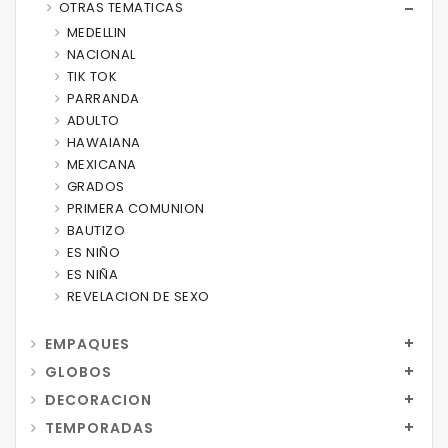
OTRAS TEMATICAS
MEDELLIN
NACIONAL
TIK TOK
PARRANDA
ADULTO
HAWAIANA
MEXICANA
GRADOS
PRIMERA COMUNION
BAUTIZO
ES NIÑO
ES NIÑA
REVELACION DE SEXO
EMPAQUES
GLOBOS
DECORACION
TEMPORADAS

━━━━━━━━━━━━━━━━

TASK:
Output nothing but the lines from the one with "REVELACION DE SEXO" through the last line above, each exactly as it stands.

RESULT OF THIS TASK:
REVELACION DE SEXO
EMPAQUES
GLOBOS
DECORACION
TEMPORADAS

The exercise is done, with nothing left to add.